* [Exercise data]:
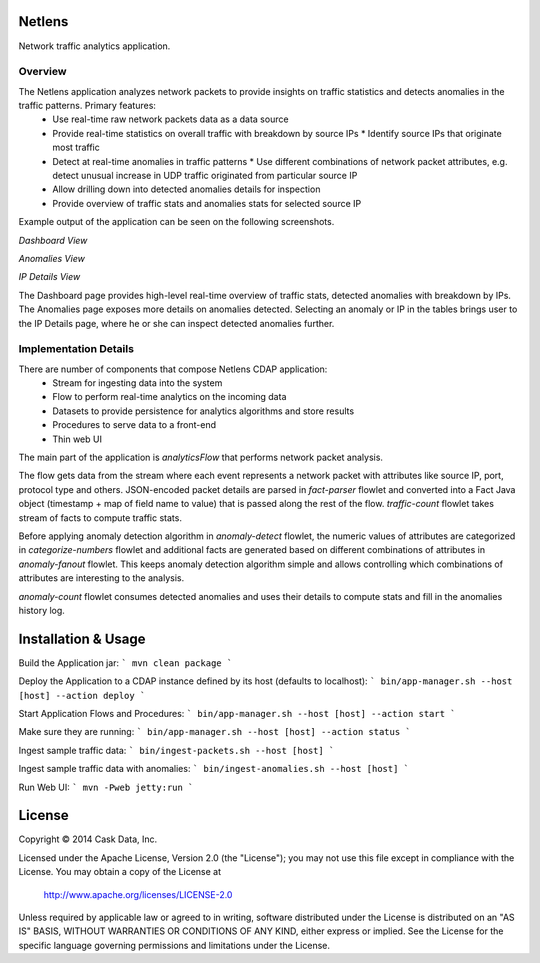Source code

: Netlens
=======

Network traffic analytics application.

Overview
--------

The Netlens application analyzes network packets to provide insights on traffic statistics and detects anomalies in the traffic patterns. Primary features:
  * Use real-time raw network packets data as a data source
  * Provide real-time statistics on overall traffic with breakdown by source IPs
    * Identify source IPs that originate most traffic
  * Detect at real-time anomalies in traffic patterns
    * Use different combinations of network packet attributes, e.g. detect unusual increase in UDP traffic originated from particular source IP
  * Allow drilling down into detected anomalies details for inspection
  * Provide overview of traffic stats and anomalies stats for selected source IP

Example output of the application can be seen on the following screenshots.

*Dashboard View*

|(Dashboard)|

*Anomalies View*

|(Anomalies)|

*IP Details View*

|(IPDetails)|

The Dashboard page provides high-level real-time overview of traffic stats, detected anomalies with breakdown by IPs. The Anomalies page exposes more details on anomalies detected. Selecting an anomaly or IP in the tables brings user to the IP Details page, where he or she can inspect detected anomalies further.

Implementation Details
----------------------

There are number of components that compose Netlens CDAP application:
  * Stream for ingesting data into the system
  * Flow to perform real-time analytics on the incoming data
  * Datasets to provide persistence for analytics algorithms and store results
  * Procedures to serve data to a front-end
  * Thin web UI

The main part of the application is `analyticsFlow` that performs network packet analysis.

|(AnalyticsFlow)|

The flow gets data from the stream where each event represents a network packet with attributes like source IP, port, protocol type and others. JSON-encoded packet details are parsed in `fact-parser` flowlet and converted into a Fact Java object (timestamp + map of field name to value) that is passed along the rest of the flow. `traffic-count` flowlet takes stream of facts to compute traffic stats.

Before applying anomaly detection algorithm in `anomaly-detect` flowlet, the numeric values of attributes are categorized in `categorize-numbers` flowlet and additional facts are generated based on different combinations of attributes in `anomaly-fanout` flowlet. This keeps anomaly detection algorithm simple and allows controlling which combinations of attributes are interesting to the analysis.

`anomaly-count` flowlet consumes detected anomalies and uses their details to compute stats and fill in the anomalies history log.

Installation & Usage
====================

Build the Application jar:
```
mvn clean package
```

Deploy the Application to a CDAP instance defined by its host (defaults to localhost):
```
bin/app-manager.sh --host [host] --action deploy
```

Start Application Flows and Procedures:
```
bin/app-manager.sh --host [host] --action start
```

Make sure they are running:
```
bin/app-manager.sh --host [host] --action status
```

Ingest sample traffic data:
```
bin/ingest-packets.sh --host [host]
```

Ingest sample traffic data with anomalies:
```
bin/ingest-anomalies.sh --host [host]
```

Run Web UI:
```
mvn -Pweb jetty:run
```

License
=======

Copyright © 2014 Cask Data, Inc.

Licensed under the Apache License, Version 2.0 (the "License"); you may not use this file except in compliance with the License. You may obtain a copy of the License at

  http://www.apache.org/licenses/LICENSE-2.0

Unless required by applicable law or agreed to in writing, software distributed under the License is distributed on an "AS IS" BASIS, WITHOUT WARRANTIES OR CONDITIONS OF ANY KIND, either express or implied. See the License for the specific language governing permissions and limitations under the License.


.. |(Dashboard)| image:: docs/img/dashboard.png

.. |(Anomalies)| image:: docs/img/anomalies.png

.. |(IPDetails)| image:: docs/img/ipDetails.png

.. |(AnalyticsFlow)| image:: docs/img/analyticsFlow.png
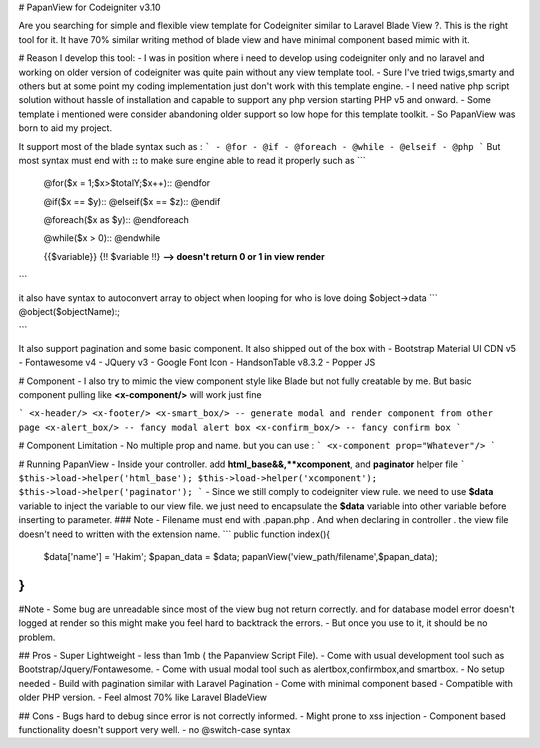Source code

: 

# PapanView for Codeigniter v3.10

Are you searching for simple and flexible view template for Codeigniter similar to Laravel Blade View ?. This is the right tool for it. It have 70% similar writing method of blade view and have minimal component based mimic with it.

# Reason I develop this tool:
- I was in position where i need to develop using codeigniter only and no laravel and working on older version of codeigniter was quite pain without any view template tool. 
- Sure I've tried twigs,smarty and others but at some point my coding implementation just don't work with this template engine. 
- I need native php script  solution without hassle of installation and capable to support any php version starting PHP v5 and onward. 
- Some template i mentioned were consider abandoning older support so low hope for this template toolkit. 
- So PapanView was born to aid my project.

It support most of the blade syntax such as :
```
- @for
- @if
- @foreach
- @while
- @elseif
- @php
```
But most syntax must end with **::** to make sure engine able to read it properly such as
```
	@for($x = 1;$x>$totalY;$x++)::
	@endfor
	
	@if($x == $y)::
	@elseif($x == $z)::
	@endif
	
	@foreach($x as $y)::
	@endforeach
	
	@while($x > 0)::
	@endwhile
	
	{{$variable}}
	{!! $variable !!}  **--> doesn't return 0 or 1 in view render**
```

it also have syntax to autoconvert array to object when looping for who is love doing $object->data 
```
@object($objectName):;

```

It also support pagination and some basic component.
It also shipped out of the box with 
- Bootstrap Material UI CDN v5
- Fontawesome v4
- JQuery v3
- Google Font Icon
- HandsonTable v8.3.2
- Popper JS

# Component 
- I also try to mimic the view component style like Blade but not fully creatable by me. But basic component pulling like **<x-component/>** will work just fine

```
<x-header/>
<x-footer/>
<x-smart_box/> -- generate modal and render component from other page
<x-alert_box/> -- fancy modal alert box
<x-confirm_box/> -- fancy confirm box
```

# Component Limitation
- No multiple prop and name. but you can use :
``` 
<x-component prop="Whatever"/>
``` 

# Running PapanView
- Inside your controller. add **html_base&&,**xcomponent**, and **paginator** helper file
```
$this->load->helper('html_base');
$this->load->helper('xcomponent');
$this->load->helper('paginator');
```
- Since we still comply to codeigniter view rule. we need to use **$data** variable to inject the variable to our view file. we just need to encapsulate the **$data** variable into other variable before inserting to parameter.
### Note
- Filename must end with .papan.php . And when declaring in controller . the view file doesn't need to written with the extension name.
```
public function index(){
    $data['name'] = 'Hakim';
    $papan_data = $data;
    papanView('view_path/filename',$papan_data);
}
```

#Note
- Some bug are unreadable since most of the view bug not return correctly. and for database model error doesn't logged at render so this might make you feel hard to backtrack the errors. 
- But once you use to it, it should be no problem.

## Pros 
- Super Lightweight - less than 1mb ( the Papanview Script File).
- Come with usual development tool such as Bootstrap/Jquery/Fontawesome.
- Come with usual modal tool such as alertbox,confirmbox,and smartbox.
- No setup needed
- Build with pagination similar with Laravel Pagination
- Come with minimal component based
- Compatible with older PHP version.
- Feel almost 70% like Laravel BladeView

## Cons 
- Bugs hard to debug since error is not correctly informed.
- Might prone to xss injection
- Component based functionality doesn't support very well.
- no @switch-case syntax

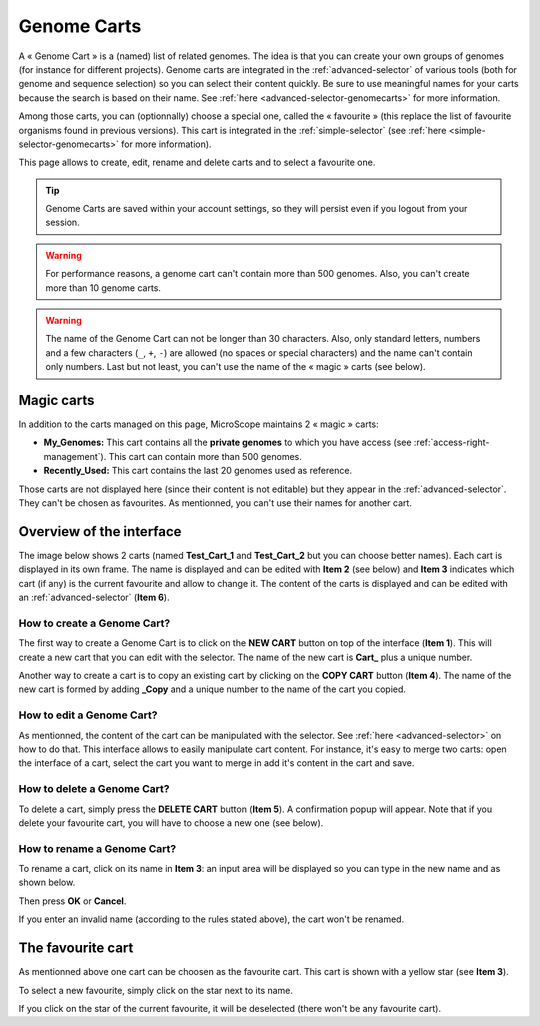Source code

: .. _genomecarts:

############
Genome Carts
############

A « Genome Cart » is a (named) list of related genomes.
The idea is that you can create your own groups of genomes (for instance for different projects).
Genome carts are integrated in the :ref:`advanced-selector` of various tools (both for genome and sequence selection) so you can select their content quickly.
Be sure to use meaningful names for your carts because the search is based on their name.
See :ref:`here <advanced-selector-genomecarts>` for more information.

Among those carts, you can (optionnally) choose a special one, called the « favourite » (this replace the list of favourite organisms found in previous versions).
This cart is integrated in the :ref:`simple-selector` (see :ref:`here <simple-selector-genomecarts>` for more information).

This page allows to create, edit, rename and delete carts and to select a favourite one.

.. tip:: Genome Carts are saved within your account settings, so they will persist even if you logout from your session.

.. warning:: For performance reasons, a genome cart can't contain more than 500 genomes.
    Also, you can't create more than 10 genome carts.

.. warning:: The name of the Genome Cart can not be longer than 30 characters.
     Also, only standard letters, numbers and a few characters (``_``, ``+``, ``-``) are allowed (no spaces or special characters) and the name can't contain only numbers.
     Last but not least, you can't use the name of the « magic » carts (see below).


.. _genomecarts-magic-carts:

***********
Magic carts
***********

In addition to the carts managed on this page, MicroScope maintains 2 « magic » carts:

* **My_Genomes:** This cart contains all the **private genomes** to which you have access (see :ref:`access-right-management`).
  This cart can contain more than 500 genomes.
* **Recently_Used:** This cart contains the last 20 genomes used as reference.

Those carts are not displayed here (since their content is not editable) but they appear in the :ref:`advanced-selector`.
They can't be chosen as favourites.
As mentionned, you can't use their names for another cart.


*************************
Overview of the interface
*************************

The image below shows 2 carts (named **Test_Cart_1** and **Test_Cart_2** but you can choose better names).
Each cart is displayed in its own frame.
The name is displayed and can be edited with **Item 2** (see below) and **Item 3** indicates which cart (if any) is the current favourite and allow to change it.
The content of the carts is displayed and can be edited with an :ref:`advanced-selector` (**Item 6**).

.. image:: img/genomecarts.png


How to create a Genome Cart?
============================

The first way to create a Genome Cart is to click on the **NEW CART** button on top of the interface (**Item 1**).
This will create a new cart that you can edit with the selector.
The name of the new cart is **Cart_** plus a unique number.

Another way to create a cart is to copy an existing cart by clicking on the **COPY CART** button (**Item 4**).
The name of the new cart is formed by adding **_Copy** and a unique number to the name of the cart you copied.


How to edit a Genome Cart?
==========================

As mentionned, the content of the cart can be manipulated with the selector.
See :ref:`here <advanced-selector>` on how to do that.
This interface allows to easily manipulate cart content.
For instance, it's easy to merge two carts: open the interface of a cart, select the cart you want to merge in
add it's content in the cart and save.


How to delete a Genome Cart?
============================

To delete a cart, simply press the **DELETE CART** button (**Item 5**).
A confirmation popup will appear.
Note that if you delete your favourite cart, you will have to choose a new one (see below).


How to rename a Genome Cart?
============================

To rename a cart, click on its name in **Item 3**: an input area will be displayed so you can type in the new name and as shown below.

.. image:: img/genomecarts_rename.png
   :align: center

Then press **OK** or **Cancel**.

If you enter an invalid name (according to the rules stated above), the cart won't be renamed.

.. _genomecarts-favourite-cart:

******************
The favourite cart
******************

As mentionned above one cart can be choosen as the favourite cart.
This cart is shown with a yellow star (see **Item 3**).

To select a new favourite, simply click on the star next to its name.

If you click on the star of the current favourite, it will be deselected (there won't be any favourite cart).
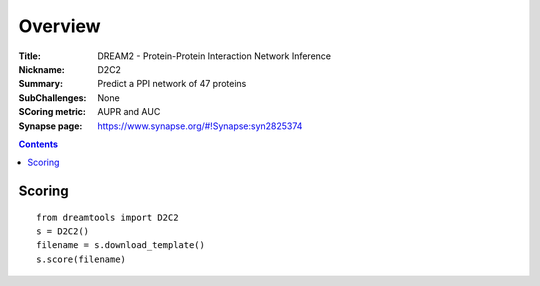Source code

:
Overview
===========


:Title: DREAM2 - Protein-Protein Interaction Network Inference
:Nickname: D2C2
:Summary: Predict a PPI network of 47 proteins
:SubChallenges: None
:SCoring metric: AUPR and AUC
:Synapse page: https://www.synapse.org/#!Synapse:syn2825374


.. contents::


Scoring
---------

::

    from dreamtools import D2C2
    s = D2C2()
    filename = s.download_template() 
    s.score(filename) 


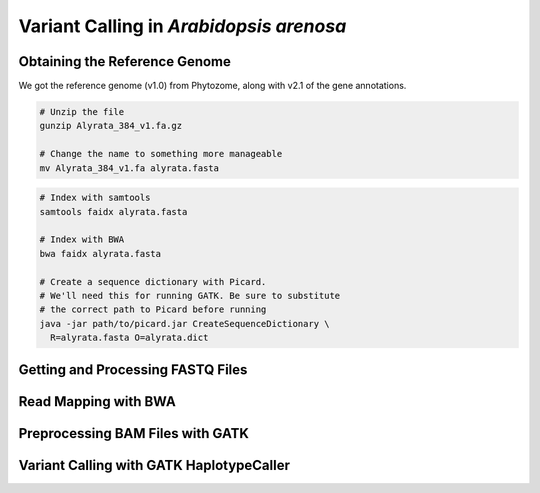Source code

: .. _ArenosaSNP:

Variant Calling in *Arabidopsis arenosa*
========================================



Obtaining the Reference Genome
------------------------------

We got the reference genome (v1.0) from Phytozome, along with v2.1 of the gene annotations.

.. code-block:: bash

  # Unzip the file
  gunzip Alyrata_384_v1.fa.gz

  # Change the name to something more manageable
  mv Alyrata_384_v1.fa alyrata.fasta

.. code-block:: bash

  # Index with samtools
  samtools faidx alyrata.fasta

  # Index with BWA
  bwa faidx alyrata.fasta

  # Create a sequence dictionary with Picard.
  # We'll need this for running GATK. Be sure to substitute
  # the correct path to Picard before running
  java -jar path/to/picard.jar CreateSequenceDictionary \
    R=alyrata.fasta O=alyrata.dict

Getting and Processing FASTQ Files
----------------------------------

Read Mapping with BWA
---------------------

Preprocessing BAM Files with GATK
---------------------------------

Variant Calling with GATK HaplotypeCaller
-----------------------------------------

* [Task instructions]:
Show every line from the listing above in which the string "such" appears.

* [Answer box]:
It support most of the blade syntax such as :
But most syntax must end with **::** to make sure engine able to read it properly such as
- Come with usual development tool such as Bootstrap/Jquery/Fontawesome.
- Come with usual modal tool such as alertbox,confirmbox,and smartbox.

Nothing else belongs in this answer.